JOB ITEM: Your answer must be the lines from the first one in the material through the line with "Most of them", retyped exactly and with no pictures.

TASK DATA:

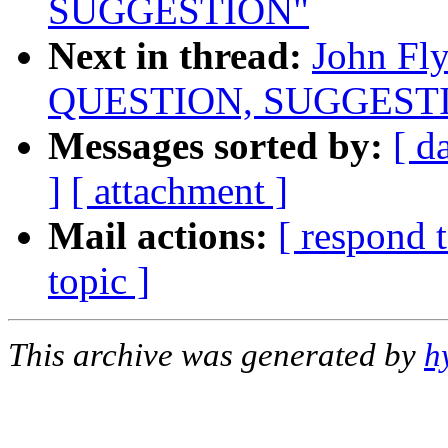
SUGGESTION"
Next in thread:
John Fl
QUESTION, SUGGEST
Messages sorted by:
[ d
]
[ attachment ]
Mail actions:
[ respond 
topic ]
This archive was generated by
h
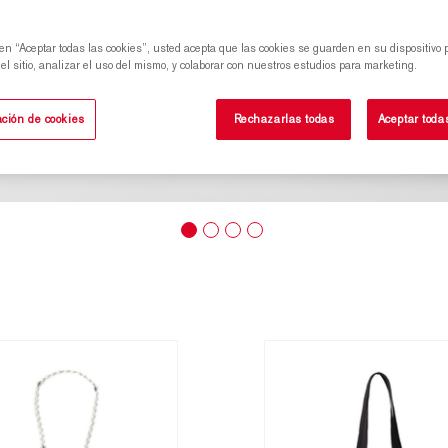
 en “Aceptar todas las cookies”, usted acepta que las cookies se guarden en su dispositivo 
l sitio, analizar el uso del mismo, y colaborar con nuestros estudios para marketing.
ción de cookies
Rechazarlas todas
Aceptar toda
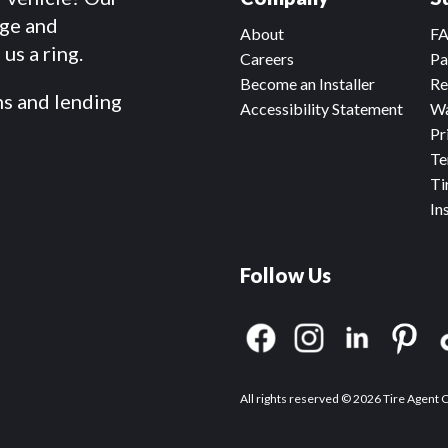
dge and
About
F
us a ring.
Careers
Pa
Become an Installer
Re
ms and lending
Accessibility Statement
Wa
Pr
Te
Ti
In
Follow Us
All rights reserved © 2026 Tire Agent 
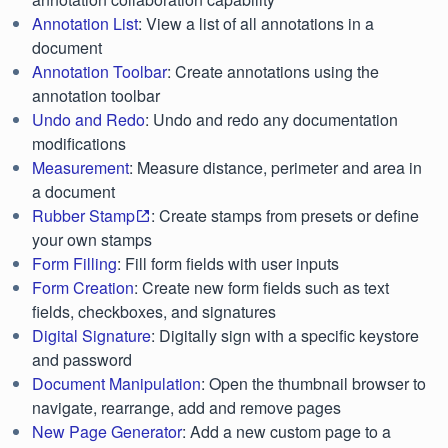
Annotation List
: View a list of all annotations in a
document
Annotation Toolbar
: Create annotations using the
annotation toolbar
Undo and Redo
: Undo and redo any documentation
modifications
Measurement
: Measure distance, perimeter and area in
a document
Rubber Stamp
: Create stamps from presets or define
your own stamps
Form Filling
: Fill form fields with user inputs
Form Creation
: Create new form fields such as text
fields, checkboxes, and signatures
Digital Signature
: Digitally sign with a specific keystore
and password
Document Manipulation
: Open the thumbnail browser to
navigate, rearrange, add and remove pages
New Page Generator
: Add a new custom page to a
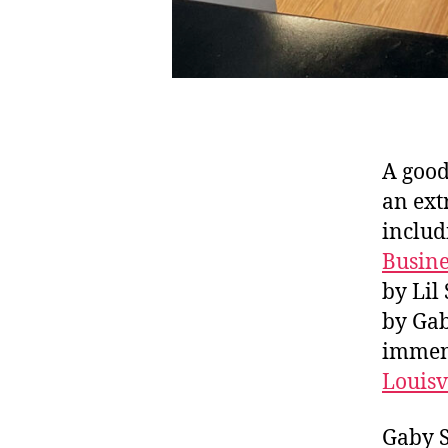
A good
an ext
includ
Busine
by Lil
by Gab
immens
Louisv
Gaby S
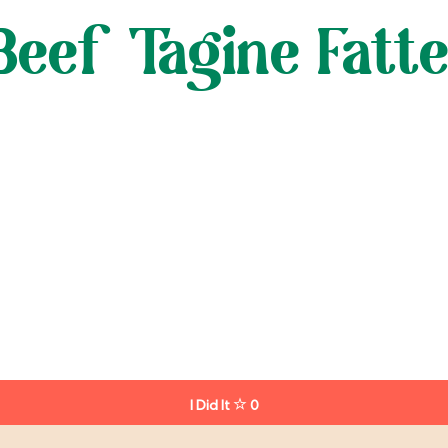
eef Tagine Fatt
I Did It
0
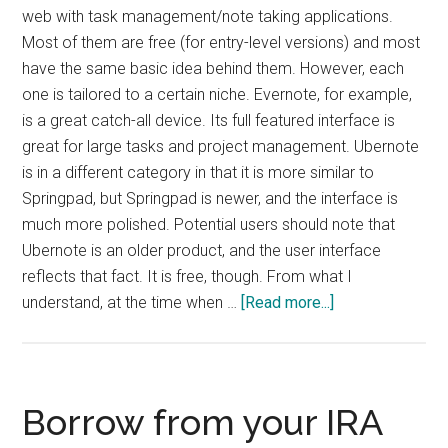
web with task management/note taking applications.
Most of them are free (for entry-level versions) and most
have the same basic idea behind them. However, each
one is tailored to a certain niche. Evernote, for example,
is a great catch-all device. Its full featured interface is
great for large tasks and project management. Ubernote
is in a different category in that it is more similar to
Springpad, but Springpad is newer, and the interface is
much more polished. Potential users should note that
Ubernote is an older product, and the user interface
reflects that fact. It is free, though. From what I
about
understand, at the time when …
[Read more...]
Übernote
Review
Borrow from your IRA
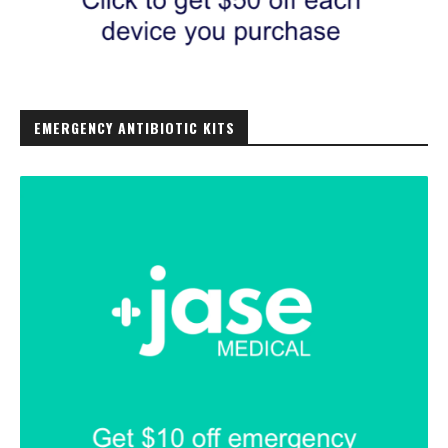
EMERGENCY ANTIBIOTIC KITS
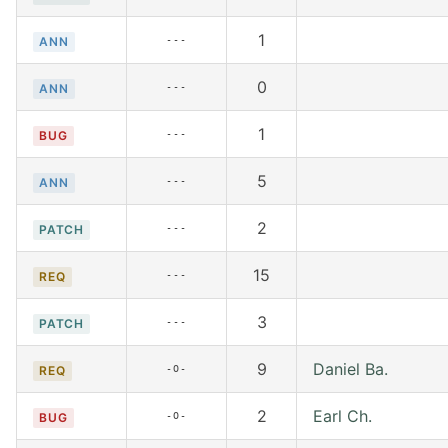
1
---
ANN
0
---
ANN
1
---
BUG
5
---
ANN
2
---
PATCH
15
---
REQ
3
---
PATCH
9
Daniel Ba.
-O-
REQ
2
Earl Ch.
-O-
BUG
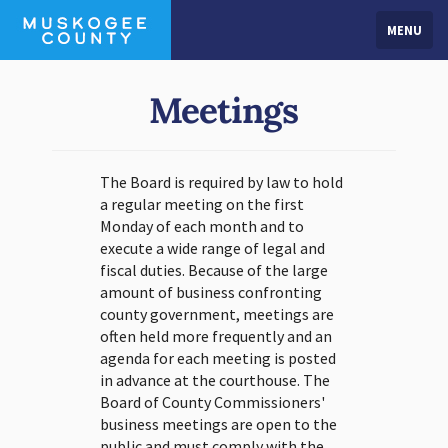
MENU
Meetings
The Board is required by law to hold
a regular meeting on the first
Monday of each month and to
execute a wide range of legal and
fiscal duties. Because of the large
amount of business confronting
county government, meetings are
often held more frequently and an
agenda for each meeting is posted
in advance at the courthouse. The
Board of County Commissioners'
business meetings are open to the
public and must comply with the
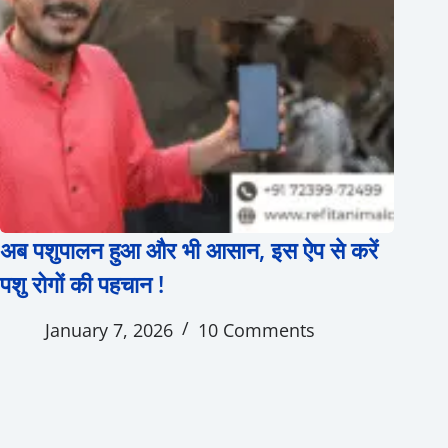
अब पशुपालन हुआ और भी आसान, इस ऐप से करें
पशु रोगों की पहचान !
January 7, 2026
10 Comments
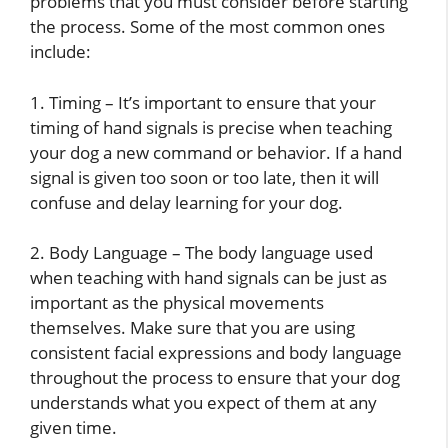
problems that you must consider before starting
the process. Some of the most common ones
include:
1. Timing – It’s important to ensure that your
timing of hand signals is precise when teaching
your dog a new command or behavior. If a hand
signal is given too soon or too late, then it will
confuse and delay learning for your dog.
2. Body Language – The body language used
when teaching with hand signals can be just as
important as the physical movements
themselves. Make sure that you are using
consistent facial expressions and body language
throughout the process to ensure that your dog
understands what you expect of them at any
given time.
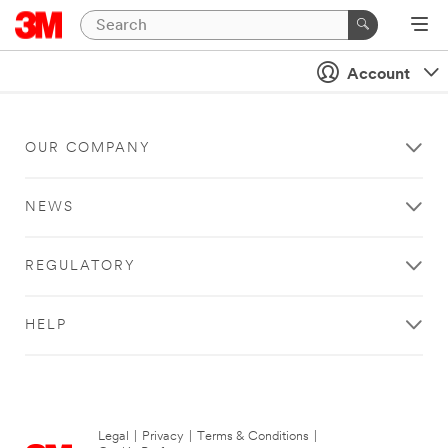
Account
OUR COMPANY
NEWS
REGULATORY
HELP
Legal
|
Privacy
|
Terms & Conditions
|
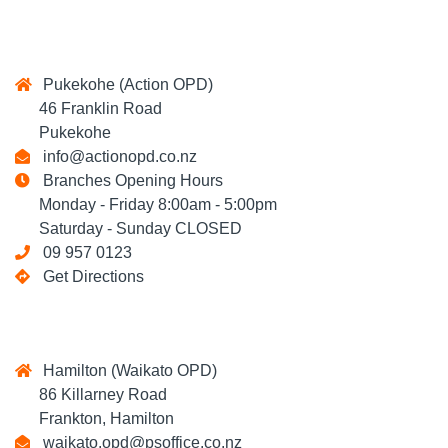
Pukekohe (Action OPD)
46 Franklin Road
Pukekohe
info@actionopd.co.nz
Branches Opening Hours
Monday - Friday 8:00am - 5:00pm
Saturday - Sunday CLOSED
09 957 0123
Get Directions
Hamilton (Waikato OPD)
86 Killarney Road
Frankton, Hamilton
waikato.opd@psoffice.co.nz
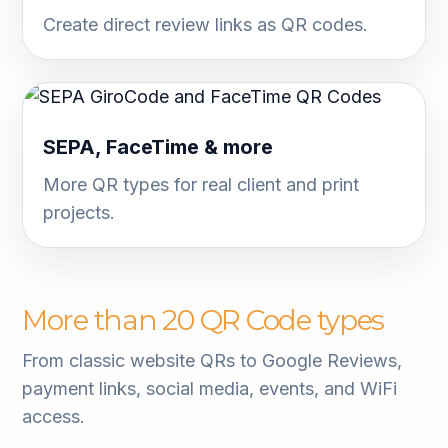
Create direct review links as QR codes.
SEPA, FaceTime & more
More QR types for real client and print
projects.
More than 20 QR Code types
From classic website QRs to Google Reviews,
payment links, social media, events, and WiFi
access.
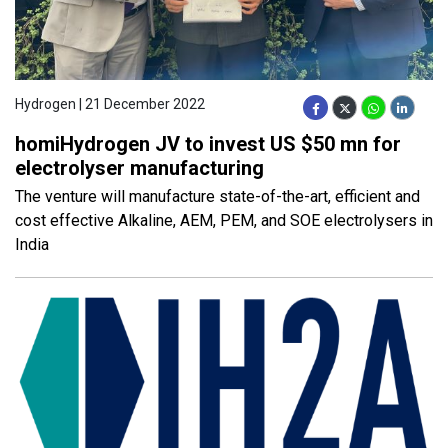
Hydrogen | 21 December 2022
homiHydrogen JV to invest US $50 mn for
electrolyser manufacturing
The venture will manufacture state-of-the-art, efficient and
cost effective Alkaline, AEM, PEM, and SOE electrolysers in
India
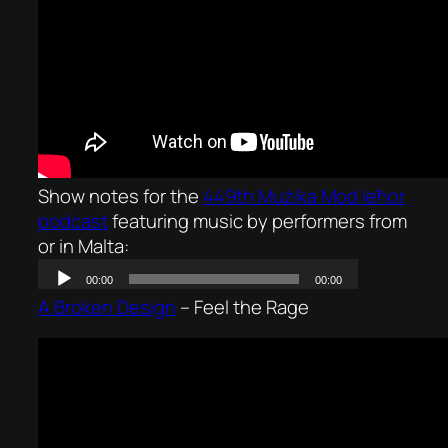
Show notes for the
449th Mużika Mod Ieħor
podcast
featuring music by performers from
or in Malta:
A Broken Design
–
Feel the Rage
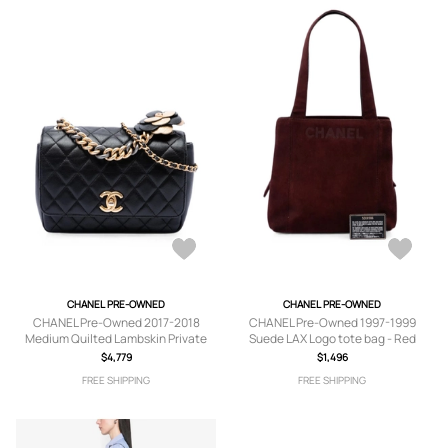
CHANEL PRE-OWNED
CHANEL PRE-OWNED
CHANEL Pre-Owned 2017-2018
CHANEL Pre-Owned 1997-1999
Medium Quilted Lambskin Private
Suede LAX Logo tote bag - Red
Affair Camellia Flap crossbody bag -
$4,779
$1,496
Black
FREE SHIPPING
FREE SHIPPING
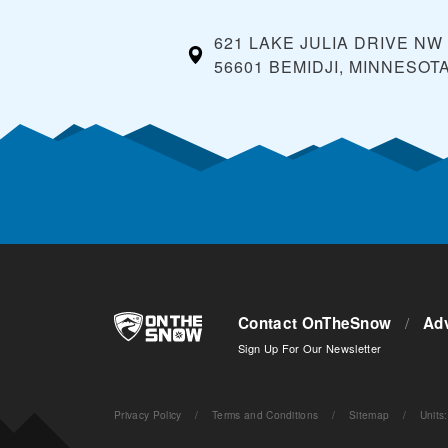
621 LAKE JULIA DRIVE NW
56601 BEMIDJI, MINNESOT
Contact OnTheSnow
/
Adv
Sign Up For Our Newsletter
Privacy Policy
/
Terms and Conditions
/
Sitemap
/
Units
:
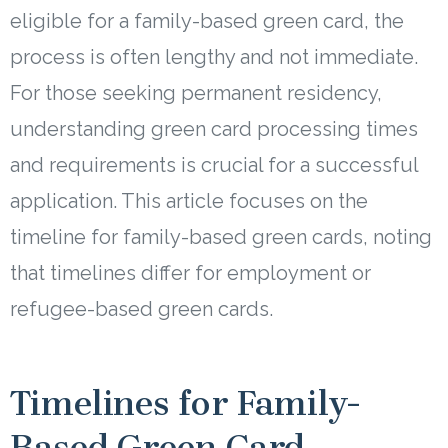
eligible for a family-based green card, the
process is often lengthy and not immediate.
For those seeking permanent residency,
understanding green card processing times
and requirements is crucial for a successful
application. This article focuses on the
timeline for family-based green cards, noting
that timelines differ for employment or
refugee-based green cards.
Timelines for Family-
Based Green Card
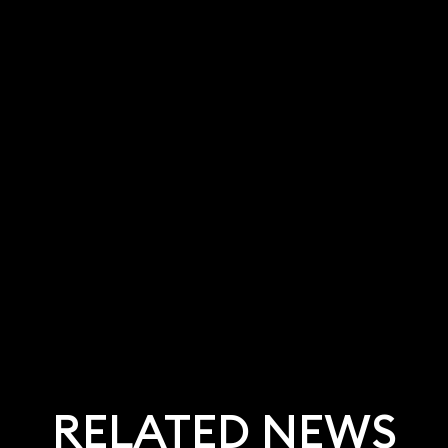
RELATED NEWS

RESPONSE AREA:
SUGGESTION"
Next in thread:
John Fl
QUESTION, SUGGEST
Messages sorted by:
[ d
]
[ attachment ]
Mail actions:
[ respond 
topic ]
This archive was generated by
h
 en “Aceptar todas las cookies”, usted acepta que las cookies se guarden en su dispositivo 
l sitio, analizar el uso del mismo, y colaborar con nuestros estudios para marketing.
ción de cookies
Rechazarlas todas
Aceptar toda
dge and
About
F
us a ring.
Careers
Pa
Become an Installer
Re
ms and lending
Accessibility Statement
Wa
Pr
Te
Ti
In
Follow Us
All rights reserved © 2026 Tire Agent 
Annotation List
: View a list of all annotations in a
document
Annotation Toolbar
: Create annotations using the
annotation toolbar
Undo and Redo
: Undo and redo any documentation
modifications
Measurement
: Measure distance, perimeter and area in
a document
Rubber Stamp
: Create stamps from presets or define
your own stamps
Form Filling
: Fill form fields with user inputs
Form Creation
: Create new form fields such as text
fields, checkboxes, and signatures
Digital Signature
: Digitally sign with a specific keystore
and password
Document Manipulation
: Open the thumbnail browser to
navigate, rearrange, add and remove pages
New Page Generator
: Add a new custom page to a
A good
an ext
includ
Busine
by Lil
by Gab
immens
Louisv
Gaby S
eef Tagine Fatt
I Did It
0
web with task management/note taking applications.
Most of them are free (for entry-level versions) and most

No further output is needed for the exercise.